La miel es esa sustancia viscosa y dulce, con una tonalidad amarillenta que  elaborada por las abejas causa las delicias de propios y extraños. El origen hay que buscarlo en las secreciones de las plantas que conforman lo que se ha dado en denominar néctar, mezcla de agua y azúcares. Las abejas la aspiran a través de su trompa y lo acumulan en su buche donde enzimas contenidos en su saliva provocan una digestión que acontece mientras lo transportan del lugar de origen (azahar, eucaliptus, romero, tomillo, tilo, etc.) a la colmena, donde tendrá lugar una maduración en los panales. La cantidad que es capaz de elaborar una abeja es realmente pequeña, porque un panal habitado por unas 30.000 abejas produce entre 20 y 30 kilogramos de miel por año, lo que atribuye una producción en torno a un gramo por año y abeja.

Las abejas contribuyen, como es bien sabido, a la polinización de las plantas melíferas, al depositar en los pistilos el polen que transportan en las patas. El polen contamina el néctar e incide en el aroma, color y sabor de la miel e incluso en su consistencia,  determinada posteriormente por la relación en su composición entre fructosa y glucosa. La glucosa es la responsable de la cristalización y la consistencia. La base común de las mieles es la fracción de glucosa y fructosa, pese a que se identifican más de 150 componentes distintos. El contenido en agua no debe superar el 18% para no tener problemas de fermentación.

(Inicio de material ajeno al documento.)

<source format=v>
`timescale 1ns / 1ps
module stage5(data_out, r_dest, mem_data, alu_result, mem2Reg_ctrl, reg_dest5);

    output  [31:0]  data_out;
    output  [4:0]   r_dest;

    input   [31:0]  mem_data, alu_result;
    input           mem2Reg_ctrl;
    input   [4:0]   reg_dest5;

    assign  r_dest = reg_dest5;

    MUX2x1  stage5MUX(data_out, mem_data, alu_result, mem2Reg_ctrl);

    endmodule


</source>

Los minerales son escasos, aunque incluyen calcio, cobre, hierro, magnesio, manganeso, zinc, fósforo y potasio. Hay presentes una gran cantidad de aminoácidos, ácidos orgánicos, como acético, cítrico, etc., vitaminas B, C, D y E y antioxidantes como flavonoides y compuestos fenólicos. Dada la alta concentración de azúcares presentes en la miel, no es posible el cultivo de microorganismos patógenos, porque no sobreviven. La fructosa alcanza hasta un 38%, la glucosa hasta un 31% y sacarosa entre un 1% y un 2%. Precisamente, este último azúcar es el sensor del tiempo que ha estado almacenada, pues se forma como consecuencia de la combinación de glucosa y fructosa, lo que confiere un color rojizo propio de la sacarosa. La miel tiene un alto contenido calórico, dado que los azúcares simples se asimilan con rapidez y alcanza hasta unos 3.4 Kcal / gramo. La acidez óptima está en torno a pH = 4 y el pH es un indicador de la fermentación y/o haber sufrido calentamientos.

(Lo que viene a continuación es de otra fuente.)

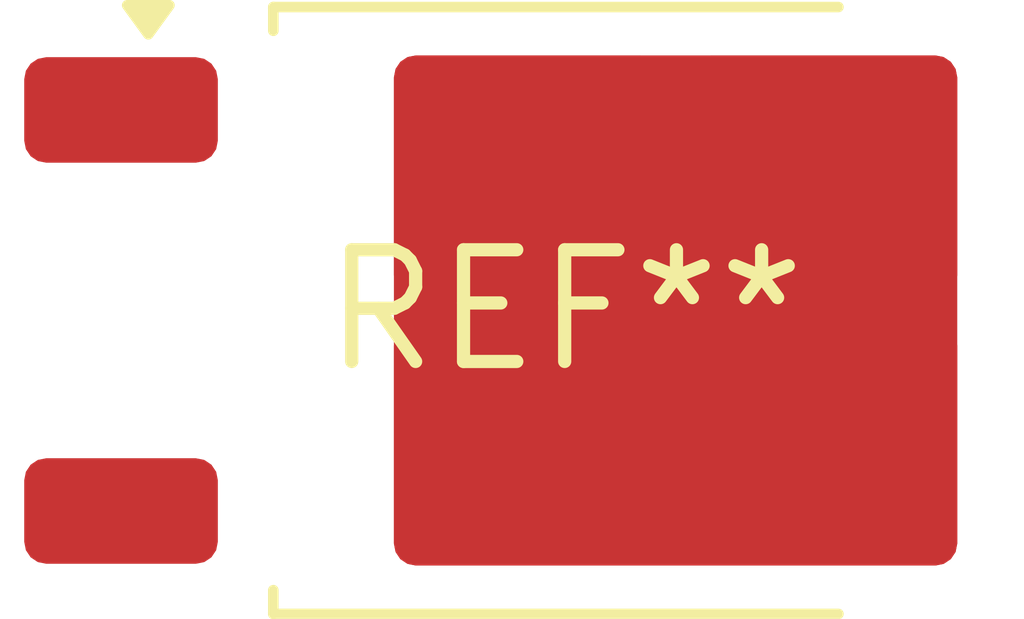
<source format=kicad_pcb>
(kicad_pcb (version 20240108) (generator pcbnew)

  (general
    (thickness 1.6)
  )

  (paper "A4")
  (layers
    (0 "F.Cu" signal)
    (31 "B.Cu" signal)
    (32 "B.Adhes" user "B.Adhesive")
    (33 "F.Adhes" user "F.Adhesive")
    (34 "B.Paste" user)
    (35 "F.Paste" user)
    (36 "B.SilkS" user "B.Silkscreen")
    (37 "F.SilkS" user "F.Silkscreen")
    (38 "B.Mask" user)
    (39 "F.Mask" user)
    (40 "Dwgs.User" user "User.Drawings")
    (41 "Cmts.User" user "User.Comments")
    (42 "Eco1.User" user "User.Eco1")
    (43 "Eco2.User" user "User.Eco2")
    (44 "Edge.Cuts" user)
    (45 "Margin" user)
    (46 "B.CrtYd" user "B.Courtyard")
    (47 "F.CrtYd" user "F.Courtyard")
    (48 "B.Fab" user)
    (49 "F.Fab" user)
    (50 "User.1" user)
    (51 "User.2" user)
    (52 "User.3" user)
    (53 "User.4" user)
    (54 "User.5" user)
    (55 "User.6" user)
    (56 "User.7" user)
    (57 "User.8" user)
    (58 "User.9" user)
  )

  (setup
    (pad_to_mask_clearance 0)
    (pcbplotparams
      (layerselection 0x00010fc_ffffffff)
      (plot_on_all_layers_selection 0x0000000_00000000)
      (disableapertmacros false)
      (usegerberextensions false)
      (usegerberattributes false)
      (usegerberadvancedattributes false)
      (creategerberjobfile false)
      (dashed_line_dash_ratio 12.000000)
      (dashed_line_gap_ratio 3.000000)
      (svgprecision 4)
      (plotframeref false)
      (viasonmask false)
      (mode 1)
      (useauxorigin false)
      (hpglpennumber 1)
      (hpglpenspeed 20)
      (hpglpendiameter 15.000000)
      (dxfpolygonmode false)
      (dxfimperialunits false)
      (dxfusepcbnewfont false)
      (psnegative false)
      (psa4output false)
      (plotreference false)
      (plotvalue false)
      (plotinvisibletext false)
      (sketchpadsonfab false)
      (subtractmaskfromsilk false)
      (outputformat 1)
      (mirror false)
      (drillshape 1)
      (scaleselection 1)
      (outputdirectory "")
    )
  )

  (net 0 "")

  (footprint "TO-252-2" (layer "F.Cu") (at 0 0))

)

</source>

Los átomos de la mayoría de compuestos que forman parte de la Naturaleza,  contienen los isótopos más estables, por tanto, no sujetos a desintegración radiactiva. Las propiedades químicas residen en la corteza electrónica, común a los distintos isótopos, por lo que las reacciones en las que intervienen son las mismas, aunque cambie la velocidad como consecuencia de la diferente masa de los elementos isótopos integrantes. Este hecho permite “marcar” los compuestos para controlar los procesos en los que intervienen.

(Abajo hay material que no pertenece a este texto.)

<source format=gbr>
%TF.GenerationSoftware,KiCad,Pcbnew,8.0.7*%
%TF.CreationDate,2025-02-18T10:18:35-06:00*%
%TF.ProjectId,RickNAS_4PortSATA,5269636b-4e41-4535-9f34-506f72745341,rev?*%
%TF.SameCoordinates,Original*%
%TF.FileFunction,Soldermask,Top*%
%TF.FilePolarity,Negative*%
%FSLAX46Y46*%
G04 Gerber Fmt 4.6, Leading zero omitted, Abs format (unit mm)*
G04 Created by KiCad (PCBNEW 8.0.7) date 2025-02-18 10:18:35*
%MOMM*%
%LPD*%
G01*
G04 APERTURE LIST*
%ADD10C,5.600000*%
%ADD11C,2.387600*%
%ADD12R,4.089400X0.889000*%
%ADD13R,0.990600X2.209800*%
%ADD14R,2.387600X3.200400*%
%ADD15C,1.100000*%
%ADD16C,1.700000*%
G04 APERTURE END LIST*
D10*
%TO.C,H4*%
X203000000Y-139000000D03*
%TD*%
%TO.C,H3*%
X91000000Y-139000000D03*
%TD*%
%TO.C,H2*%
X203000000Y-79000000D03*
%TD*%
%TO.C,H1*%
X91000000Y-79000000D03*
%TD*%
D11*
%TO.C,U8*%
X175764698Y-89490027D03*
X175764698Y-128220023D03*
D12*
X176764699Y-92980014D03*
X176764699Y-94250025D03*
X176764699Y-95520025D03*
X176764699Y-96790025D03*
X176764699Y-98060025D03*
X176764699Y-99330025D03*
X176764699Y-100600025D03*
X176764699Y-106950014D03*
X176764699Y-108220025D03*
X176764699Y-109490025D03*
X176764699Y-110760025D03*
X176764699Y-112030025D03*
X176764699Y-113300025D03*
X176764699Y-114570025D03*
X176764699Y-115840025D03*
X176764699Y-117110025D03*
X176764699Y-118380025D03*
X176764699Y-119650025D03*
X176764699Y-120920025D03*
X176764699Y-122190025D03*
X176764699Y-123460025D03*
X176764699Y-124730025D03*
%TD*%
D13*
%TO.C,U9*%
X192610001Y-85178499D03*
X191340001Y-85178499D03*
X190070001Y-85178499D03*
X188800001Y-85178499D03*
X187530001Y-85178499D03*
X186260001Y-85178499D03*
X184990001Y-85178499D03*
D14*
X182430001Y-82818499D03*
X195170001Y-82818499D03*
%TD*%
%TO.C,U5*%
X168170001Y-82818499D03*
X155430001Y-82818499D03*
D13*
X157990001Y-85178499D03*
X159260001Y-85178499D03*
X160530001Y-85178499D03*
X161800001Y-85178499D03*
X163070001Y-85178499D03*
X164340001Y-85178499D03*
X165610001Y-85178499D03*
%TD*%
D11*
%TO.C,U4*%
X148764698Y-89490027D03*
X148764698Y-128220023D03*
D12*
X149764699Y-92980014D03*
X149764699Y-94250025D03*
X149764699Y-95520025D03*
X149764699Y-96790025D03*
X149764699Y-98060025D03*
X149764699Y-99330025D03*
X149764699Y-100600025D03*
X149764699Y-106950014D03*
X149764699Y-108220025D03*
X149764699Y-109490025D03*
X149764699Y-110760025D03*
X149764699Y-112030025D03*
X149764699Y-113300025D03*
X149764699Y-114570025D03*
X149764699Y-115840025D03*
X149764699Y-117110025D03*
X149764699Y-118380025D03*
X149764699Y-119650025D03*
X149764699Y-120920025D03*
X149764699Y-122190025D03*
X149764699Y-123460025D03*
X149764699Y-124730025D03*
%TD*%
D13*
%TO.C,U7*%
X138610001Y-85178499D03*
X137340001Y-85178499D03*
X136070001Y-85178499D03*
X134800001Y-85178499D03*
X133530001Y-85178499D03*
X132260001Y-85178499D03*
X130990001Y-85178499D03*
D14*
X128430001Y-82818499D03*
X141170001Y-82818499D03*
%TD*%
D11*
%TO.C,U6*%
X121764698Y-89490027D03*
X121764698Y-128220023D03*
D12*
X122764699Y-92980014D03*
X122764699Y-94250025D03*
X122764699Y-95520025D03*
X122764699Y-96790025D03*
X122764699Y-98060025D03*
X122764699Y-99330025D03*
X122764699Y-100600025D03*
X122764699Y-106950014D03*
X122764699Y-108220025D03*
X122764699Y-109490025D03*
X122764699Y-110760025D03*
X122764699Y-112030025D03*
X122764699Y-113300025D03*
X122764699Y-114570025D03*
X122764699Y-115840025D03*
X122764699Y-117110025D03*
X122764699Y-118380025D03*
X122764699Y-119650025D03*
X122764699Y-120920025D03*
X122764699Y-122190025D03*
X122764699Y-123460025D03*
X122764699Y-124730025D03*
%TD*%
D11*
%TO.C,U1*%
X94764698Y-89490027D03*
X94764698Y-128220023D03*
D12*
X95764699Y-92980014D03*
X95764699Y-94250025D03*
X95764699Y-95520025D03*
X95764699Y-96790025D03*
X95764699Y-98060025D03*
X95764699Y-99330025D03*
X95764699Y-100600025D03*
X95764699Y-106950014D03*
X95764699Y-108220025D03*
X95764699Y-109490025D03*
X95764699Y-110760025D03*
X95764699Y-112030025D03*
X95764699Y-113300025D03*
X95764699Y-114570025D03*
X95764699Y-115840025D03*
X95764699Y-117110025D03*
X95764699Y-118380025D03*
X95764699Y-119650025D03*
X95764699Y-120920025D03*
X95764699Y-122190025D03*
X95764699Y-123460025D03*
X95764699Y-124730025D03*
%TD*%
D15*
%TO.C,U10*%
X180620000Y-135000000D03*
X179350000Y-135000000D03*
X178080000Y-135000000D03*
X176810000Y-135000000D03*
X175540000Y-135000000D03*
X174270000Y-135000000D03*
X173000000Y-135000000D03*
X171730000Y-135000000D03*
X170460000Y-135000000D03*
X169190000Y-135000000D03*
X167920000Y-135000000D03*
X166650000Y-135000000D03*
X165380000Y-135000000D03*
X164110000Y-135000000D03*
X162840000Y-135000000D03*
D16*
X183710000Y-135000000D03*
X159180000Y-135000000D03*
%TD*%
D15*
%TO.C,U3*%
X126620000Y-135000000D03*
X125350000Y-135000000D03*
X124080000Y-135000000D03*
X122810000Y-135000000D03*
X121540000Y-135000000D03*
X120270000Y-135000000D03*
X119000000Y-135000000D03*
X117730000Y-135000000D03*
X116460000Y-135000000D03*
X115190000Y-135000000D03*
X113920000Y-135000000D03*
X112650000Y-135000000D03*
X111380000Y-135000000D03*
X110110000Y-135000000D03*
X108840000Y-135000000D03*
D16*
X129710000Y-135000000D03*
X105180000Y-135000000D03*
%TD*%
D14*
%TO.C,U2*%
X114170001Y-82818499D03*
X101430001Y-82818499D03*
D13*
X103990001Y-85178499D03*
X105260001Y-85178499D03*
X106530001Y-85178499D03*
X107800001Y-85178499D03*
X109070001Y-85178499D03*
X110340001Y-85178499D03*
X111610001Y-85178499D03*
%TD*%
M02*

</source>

La fotosíntesis es un proceso determinante en la concepción ecocéntrica de la Naturaleza, porque contribuye a mantener la vida en el planeta. Las plantas verdes producen azúcares partiendo del dióxido de carbono y agua, a través de rutas calificadas como C3 y C4, indicando el subíndice el número de átomos de carbono que se incorporan sobre el dióxido de carbono inicial. Pero el porcentaje de C13 que se incorpora en ambas rutas es inferior al que existe en el aire desde el que se capta para sintetizar los azúcares e, incluso, es diferente la cantidad que se incorpora en cada ruta. Las relaciones isotópìcas [C13 ] / [C12 ] son diferentes en los azúcares que se forman, a través de las dos rutas y, a su vez, distinta a la del aire de partida. Este hecho permite discriminar las adulteraciones en tan excelente producción de la Naturaleza.

Las plantas con flores de las que las abejas captan el néctar, efectúan la fotosíntesis mediante la ruta C3, por lo que la miel obtenida  será una colección de azúcares que responderá a una relación isotópica con el valor correspondiente a la ruta C3. En cambio, los azúcares producidos en el maíz o la caña de azúcar,  para los que la ruta fotosintética es mayoritariamente C4, el valor del cociente isotópico será diferente. Dado que la miel es un producto caro, la tentación de sustitución por jarabes de maíz o caña de azúcar, muy próximos en características organolépticas en determinadas aplicaciones, es un fraude potencial. El examen de la razón isotópica es un mecanismo eficaz para garantizar la calidad y origen de la miel defendida de adulteraciones. Un espectrómetro de masas es suficiente para detectarlo.